▸ **What the exercise asks**
Report every line of the entries that contains the word "March".

▸ **Records provided**
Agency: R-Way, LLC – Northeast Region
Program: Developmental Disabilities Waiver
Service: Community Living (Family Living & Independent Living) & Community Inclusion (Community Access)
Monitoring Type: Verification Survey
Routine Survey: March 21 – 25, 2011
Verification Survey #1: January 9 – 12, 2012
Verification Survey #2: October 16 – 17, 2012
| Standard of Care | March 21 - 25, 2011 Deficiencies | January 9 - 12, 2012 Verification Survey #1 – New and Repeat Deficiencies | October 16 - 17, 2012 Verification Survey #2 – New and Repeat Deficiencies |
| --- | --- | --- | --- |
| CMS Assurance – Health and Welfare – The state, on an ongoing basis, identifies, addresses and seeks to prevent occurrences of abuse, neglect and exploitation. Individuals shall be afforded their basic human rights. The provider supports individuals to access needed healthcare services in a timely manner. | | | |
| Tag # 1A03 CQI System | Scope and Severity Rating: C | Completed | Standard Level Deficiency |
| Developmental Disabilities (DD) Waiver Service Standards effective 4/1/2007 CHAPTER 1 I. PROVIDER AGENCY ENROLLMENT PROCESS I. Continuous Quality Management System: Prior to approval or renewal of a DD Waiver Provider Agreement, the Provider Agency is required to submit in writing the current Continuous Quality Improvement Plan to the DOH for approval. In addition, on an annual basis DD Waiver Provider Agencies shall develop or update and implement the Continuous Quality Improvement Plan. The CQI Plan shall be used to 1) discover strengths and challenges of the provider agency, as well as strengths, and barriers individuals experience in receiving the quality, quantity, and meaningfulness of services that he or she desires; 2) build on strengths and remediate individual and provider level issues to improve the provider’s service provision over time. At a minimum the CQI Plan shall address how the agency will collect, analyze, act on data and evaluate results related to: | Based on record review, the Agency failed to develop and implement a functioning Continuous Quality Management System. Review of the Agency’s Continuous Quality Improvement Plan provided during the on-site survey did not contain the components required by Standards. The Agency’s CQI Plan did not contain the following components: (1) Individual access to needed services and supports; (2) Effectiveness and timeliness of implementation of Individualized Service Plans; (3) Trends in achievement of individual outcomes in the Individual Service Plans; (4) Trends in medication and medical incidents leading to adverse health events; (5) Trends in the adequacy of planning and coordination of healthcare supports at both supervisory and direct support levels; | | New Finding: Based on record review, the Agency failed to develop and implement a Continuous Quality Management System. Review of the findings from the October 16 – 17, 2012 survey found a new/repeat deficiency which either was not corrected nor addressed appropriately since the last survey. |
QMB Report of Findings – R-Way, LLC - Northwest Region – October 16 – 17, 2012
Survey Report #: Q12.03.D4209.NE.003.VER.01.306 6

▸ **Answer area**
Routine Survey: March 21 – 25, 2011
| Standard of Care | March 21 - 25, 2011 Deficiencies | January 9 - 12, 2012 Verification Survey #1 – New and Repeat Deficiencies | October 16 - 17, 2012 Verification Survey #2 – New and Repeat Deficiencies |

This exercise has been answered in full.